A STORY OF RECOVERY FROM FOOD ADDICTION

The Pause

I was out of control! I binged to soothe my hurt feelings and I binged to celebrate the good stuff.  Nothing ever completely satisfied me, so even my celebrations ended in frustration.

I came into Program when I was 42 years old. I weighed 271 pounds and had tantrums. I would keep my cool as best as I could in public and in my job. But, the ones I loved the most—my husband and my three precious boys, were the ones who heard the screaming fits, and saw the emotional, all-over-the place tantrums.   

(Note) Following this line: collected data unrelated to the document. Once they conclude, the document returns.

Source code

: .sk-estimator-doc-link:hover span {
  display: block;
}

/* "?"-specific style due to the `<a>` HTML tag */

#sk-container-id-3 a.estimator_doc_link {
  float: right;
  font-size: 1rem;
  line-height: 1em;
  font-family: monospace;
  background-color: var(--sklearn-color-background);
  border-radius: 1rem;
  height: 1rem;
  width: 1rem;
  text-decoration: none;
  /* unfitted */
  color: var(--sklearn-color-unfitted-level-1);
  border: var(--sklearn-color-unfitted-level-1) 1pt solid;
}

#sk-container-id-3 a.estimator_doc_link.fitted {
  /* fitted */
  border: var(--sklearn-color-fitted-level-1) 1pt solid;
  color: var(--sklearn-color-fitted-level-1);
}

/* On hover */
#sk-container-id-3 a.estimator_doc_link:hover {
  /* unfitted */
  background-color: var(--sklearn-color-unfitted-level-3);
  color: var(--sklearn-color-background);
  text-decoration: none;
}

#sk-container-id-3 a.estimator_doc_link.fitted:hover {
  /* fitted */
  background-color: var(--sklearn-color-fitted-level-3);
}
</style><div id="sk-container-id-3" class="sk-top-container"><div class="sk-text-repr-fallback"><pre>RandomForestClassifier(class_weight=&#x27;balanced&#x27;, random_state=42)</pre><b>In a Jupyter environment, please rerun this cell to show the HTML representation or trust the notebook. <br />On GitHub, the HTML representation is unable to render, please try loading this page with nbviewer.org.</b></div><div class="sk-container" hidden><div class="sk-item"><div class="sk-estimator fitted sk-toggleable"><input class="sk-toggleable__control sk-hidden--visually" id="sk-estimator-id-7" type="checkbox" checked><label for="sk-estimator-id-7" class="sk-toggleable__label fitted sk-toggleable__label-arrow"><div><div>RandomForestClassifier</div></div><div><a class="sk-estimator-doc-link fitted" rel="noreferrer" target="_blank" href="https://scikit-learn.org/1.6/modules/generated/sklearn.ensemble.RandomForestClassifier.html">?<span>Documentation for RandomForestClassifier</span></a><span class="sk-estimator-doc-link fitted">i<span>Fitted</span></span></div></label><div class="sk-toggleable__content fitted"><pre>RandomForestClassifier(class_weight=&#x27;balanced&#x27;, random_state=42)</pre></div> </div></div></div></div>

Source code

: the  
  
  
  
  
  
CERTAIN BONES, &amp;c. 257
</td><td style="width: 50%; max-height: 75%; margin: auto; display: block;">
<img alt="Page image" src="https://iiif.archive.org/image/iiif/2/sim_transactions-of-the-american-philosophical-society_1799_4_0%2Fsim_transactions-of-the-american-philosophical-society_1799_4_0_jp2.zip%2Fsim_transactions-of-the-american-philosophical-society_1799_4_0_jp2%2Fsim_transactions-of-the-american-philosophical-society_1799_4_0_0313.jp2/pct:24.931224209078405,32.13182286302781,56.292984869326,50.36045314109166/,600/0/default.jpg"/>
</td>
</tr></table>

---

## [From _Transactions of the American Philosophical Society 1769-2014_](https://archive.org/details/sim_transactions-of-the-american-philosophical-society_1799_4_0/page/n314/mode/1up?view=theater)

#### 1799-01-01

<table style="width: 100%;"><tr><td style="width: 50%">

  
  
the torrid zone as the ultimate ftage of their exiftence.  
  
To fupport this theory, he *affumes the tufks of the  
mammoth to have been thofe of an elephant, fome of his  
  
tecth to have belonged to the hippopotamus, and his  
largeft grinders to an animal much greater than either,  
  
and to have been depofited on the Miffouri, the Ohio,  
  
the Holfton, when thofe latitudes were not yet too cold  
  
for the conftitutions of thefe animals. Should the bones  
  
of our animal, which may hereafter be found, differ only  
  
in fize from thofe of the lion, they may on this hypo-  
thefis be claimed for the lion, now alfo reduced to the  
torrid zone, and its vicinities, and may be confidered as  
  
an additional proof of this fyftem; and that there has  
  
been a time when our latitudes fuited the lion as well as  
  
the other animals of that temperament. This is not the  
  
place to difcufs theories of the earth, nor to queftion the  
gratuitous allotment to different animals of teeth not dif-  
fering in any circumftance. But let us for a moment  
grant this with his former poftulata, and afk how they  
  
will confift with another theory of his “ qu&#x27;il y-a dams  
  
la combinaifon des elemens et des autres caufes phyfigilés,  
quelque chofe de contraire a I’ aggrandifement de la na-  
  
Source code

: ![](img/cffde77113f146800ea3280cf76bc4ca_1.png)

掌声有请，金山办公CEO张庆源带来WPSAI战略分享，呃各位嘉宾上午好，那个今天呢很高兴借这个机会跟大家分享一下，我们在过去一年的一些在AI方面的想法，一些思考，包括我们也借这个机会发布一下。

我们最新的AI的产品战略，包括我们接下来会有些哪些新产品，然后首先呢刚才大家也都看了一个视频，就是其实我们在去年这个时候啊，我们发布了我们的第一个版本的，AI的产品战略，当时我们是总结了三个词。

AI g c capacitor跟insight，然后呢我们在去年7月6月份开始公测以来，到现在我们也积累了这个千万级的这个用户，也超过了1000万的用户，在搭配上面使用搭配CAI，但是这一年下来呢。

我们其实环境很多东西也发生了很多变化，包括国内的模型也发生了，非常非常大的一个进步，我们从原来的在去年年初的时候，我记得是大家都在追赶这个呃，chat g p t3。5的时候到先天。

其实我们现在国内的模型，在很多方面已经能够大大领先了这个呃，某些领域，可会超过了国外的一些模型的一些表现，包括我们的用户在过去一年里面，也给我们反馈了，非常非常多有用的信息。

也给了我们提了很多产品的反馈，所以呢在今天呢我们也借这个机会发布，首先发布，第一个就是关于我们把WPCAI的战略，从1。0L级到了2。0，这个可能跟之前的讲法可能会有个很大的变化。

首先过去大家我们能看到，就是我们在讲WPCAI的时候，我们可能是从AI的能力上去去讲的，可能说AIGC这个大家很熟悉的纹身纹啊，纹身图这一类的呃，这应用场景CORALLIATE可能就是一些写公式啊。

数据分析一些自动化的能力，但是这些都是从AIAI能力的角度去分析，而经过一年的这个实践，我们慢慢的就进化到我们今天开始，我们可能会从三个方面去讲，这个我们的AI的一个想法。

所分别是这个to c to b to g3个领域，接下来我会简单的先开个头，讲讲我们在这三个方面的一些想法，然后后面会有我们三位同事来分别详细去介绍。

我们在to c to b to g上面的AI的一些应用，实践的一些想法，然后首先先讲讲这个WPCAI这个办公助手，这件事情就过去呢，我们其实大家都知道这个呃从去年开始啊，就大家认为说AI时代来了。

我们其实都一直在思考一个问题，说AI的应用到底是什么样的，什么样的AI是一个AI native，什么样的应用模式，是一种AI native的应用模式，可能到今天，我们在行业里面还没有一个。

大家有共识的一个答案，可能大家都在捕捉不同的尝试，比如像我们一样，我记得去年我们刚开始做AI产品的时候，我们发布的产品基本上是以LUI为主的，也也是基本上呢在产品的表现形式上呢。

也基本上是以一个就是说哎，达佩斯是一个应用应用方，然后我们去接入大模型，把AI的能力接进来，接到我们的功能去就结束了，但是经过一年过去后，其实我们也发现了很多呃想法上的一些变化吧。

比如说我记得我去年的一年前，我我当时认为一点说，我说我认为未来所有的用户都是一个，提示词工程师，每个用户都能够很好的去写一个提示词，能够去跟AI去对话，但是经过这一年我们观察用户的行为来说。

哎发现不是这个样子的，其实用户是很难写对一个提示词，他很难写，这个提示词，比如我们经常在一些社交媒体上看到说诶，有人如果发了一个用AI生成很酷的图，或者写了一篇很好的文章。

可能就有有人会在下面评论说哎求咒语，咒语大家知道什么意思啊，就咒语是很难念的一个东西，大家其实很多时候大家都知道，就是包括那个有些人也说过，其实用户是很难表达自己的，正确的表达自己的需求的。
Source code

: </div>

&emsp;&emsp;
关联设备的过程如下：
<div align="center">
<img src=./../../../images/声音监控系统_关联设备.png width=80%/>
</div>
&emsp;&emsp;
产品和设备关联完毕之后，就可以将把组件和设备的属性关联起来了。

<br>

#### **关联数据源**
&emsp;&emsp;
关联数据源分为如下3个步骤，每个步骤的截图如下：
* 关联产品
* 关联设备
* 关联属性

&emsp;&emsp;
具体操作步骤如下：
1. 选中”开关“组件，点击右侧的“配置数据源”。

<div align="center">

Now four years later, I hope they are seeing and experiencing a different wife and a different mother, one who wears the weight of the world like a loose garment and not one who melts down like a two-year old. I hope they see what I feel—someone who is in recovery, on a beautiful journey with God, in a right-size body of 135 pounds, and finally growing up!

Today, with the help of the pause, I am able to see when I am not hungry. It is clear, because often that “hungry” feeling will hit when I receive unsettling news directly after a meal, so I know that I’m not hungry—I just ate! So what is it? It’s a feeling… a strong emotional and physical response to a disturbing incident. And, using the HALT acronym (am I hungry, angry, lonely, tired?) to help identify why my serenity is being affected has really been an effective tool. It has underlined and emphasized greatly that I am often overly tired and require more rest.

Before Program, situations and relationships that didn’t go my way would always send me to the food. I would console myself with whatever was on hand, justifying my binge behavior with, “If you had just experienced what I just experienced, you would eat over it too!” Today when those same feelings of disappointment, frustration, or fear come in, because they do still come, I experience a physical pain in my gut that, prior to Program, I used to interpret as hunger, but today I know it’s not.

My Higher Power is teaching me the extreme value of the pause. I break that word down into two parts: P-Pray, A-And, Use-use God! His way is always better than mine. When I take that magical pause, I have a moment to realize that if something is not going the way I want it to, or someone is not responding the way I want them to, that God is in control of everything, and all is still fundamentally well. What encouragement, peace, security, and serenity I have been given.